Skills
Use these skill folders with the tutorial.
MCAF lists only the skills bundled in this repository. .NET skills live in the dedicated Managed Code Skills catalog.
Create or update an ADR under `docs/ADR/` for architectural decisions, dependency changes, data-model changes, or cross-cutting policy shifts. Use when the user asks to write, update, or document an ADR, record a design decision, capture architecture trade-offs, or justify a repo-wide technical policy.
Shape delivery workflow around backlog quality, roles, ceremonies, and engineering feedback. Use when defining how the team plans, tracks work, and turns feedback into durable improvements.
Create or update `docs/Architecture.md` as the global architecture map for a solution. Use when bootstrapping a repo, onboarding, or changing modules, boundaries, or contracts. Keep it navigational and use `references/overview-template.md` for scaffolding.

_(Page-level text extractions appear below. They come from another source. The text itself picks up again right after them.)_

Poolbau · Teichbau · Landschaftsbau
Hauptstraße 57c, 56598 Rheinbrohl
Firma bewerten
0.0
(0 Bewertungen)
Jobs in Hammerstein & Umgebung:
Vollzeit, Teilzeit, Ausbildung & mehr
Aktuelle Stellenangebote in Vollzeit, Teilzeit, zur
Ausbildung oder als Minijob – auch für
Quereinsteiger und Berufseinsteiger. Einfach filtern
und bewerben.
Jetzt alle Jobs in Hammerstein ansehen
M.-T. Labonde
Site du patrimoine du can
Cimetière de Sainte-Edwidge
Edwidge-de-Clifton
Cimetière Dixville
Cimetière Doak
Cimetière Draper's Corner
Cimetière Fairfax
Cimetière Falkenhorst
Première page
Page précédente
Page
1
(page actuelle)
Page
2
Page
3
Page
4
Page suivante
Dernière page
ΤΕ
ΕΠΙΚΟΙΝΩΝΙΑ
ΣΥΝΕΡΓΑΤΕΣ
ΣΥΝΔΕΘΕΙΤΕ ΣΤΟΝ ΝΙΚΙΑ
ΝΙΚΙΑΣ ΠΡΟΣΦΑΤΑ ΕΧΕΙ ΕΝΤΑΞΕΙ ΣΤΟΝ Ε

Design or refine CI/CD workflows, quality gates, release flow, and safe AI-assisted pipeline authoring. Use when adding or changing build pipelines, release stages, IaC-driven environments, or deployment rollback policy.
Prepare for, perform, or tighten code review workflow: PR scope, review checklist, reviewer expectations, and merge hygiene. Use when shaping pull requests, defining review policy, or auditing whether a change is review-ready.

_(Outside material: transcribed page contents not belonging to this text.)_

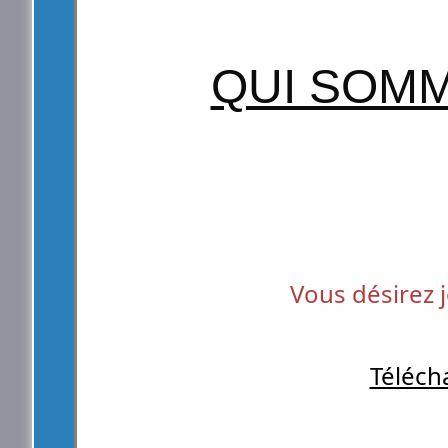
QUI SOM
Vous désirez 
Téléch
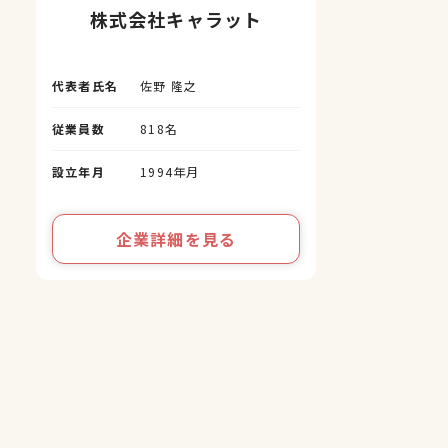
株式会社キャラット
代表者氏名
佐野 隆之
従業員数
818名
設立年月
1994年月
企業詳細を見る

Improve developer experience for multi-component solutions: onboarding, F5 contract, cross-platform tasks, local inner loop, and reproducible setup. Use when the repo is hard to run, debug, test, or onboard into.
Create or refine durable engineering documentation: docs structure, navigation, source-of-truth placement, and writing quality. Use when a repo’s docs are missing, stale, duplicated, or hard to navigate, or when adding new durable engineering guidance.
Create or update a feature spec under `docs/Features/` with business rules, user flows, system behaviour, verification, and Definition of Done. Use when the user asks for a feature spec, executable requirements, acceptance criteria, behaviour documentation, or a pre-implementation plan for non-trivial behaviour changes.
Plan a human review for a large AI-generated code drop by reading the target area, tracing the natural user and system flows, identifying the riskiest boundaries, and prioritizing the files a human should inspect first. Use when the codebase is too large to review line-by-line and you need a practical review sequence plus a prioritized file list.
Apply ML/AI project delivery guidance for data exploration, feasibility, experimentation, testing, responsible AI, and operating ML systems. Use when the repo includes model training, inference, data science workflows, or ML-specific delivery planning.
Capture or refine non-functional requirements such as accessibility, reliability, scalability, maintainability, performance, and compliance. Use when a feature or architecture change needs explicit quality attributes and trade-offs.
Design or improve observability for application and delivery flows: logs, metrics, traces, correlation, alerts, and operational diagnostics. Use when a change affects runtime visibility, failure diagnosis, SLOs, or alerting.
Apply baseline engineering security guidance: secrets handling, secure defaults, threat modelling references, and review checkpoints for auth, data flow, pipelines, and external integrations. Use when a change has security impact but does not require a full standalone AppSec engagement.
Apply SOLID, SRP, cohesion, composition-over-inheritance, and small-file discipline to code changes. Use when refactoring large files or classes, setting maintainability limits in `AGENTS.md`, documenting justified exceptions, or reviewing design quality.
Set up or refine solution-level governance for MCAF repositories: root and project-local `AGENTS.md`, rule precedence, solution topology, skill routing, and maintainability-limit policy placement. Use when bootstrapping a repo, restructuring a multi-project solution, or tightening agent rules.
Set or refine source-control policy for repository structure, branch naming, merge strategy, commit hygiene, and secrets-in-git discipline. Use when bootstrapping a repo, tightening PR flow, or documenting branch and release policy.
Add or update automated tests for a change using the repository’s verification rules in `AGENTS.md`. Use when implementing a feature, bugfix, refactor, or regression test; prefer stable integration/API/UI coverage and pull deeper test strategy from the bundled references.